Mass Effect 3 has recently reinforced the stereotype of role-playing games being too simple by introducing a casual mode option, all but guaranteeing the player could not fail a mission. Even difficult RPGs can be made simpler with enough level-grinding. But not always…
Mass Effect 2: While not inherently hard on most difficulty settings, Mass Effect 2’s Insanity setting certainly lives up to its name. For some classes and skilled players, it’s doable. For me and my plucky engineer, it was not. Most enemies will be able to kill you as soon as you raise your head above cover. Boss fights will take several long minutes of perfect running and gunning to whittle away shields and barriers and armor. Late in the game, you face enemies that can kill you in one hit, through cover, and there are literally dozens of them. Surviving the story-based suicide mission is a cakewalk compared to a typical firefight.
Too Human: In contrast to the white-knuckled frustration of Mass Effect 2, Too Human is a game that seems to hate the player’s guts. Because of the game’s exceptionally awkward controls, you will probably find that amid wave after wave of dangerous mechanized enemies, your character will flail his weapon around like he’s trying to fend off a swarm of giant invisible bees. There is an interesting story going on here and once you master the controls and wake up the narcoleptic camera, you genuinely do feel like a Norse techno-god. A Norse techno-god on acid, but still…
.hack: Few RPGs are really that hard when you’ve got an internet connection to fall back on. If you happen to get stuck on a certain puzzle or quest, there plenty of sites and forums offering guidance. Unless you’re playing a game from the .hack series, where all of the dungeons are randomly generated. If you need help finding something, the best advice you’ll get is “good luck”. Completionists beware: there are four games in the .hack series and each one is a long and grueling exercise in item collection and nigh-impossible boss battles.

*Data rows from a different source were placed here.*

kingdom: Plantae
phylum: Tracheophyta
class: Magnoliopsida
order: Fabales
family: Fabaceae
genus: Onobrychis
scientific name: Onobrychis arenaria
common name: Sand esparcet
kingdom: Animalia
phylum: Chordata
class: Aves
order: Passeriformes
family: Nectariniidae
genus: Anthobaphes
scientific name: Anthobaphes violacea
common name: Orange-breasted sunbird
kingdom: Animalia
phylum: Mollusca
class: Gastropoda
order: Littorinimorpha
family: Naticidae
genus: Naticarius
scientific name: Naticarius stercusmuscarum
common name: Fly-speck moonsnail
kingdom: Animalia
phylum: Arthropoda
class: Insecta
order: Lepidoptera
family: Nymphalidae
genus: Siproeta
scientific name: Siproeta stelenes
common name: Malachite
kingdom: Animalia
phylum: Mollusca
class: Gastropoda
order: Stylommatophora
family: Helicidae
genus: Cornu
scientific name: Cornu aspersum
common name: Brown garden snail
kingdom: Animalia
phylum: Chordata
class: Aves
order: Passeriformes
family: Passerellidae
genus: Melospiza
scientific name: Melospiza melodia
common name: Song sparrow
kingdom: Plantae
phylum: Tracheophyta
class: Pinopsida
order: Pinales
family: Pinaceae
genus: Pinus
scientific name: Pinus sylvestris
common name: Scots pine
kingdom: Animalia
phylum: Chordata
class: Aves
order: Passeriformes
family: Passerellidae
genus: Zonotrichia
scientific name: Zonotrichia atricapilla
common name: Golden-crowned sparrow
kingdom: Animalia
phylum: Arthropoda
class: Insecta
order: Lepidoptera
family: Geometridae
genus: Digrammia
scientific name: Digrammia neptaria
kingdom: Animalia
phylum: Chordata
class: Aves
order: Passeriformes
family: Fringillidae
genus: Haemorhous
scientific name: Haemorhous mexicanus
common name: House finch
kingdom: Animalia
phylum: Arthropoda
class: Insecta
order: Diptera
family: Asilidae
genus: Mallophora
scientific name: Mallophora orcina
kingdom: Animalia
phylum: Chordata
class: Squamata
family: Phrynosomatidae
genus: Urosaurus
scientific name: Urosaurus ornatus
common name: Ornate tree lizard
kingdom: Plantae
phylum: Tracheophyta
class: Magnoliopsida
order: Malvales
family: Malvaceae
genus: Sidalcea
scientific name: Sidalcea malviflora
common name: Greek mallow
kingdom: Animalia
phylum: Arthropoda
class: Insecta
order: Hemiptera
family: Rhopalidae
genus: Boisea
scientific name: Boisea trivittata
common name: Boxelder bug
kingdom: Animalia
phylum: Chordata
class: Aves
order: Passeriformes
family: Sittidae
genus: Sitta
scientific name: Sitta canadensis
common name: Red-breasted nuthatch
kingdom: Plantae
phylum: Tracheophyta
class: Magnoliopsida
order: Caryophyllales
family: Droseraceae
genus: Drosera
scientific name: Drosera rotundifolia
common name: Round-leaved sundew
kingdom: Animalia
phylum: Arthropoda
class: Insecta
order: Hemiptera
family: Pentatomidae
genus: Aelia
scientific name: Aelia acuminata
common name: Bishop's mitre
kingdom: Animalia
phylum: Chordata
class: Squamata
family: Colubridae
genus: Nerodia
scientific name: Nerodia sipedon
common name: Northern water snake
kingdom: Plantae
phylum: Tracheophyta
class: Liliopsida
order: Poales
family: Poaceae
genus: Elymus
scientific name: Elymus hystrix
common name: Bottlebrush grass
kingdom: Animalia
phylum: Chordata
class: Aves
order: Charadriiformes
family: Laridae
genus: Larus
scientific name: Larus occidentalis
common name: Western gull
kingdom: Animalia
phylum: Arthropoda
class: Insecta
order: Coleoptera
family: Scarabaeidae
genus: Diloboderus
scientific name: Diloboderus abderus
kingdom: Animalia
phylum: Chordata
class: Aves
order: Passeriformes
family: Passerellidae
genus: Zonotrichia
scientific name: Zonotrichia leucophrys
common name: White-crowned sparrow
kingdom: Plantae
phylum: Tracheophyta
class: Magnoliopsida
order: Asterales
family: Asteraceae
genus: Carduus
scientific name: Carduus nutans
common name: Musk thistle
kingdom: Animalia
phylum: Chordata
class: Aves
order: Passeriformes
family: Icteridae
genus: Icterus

Nuzlocke Challenge: Also known as Pokemon: Hard Mode among other names, Nuzlocke Challenge is simple: pick up any Pokemon game from the main series and impose on yourself a few extra rules. The original Nuzlocke Challenge was simple: “release a Pokemon if it faints” and “you can only catch the first Pokemon in each area and nothing else.” The third, sometimes unspoken, rule is that each Pokemon must be given a nickname. Of course, everyone has a their own favorite variation, but the core of the challenge remains the same.
Pokemon normally gives players as many opportunities to complete the game with an endless supply of powerful pets. There is a safety net a mile wide and no way to slip through it. For jaded gamers, the experience can be a bit hollow and impersonal. Pouring over stats and move lists to try to maximize the potential of a few carefully selected monsters while only collecting the others to fill a Pokedex. Nuzlocke Challenge forces the player to settle on determination and luck. The overall experience is much more rich and rewarding than the core game. A normally useless Bidoof becomes an invaluable companion named Chuck, and if he faints you will be devastated in a way that few game character deaths can match.
Unlike the other games listed here, you can pretty easily lose Nuzlocke Challenge. As in completely lose. There is no reloading the game; if all your Pokemon faint, you cannot continue. This challenge requires discipline from the player. The urge to press the restart button and say “that last battle didn’t count” is overwhelming. But if you’re up for it, you would be hard pressed to find a harder RPG or a more rewarding one.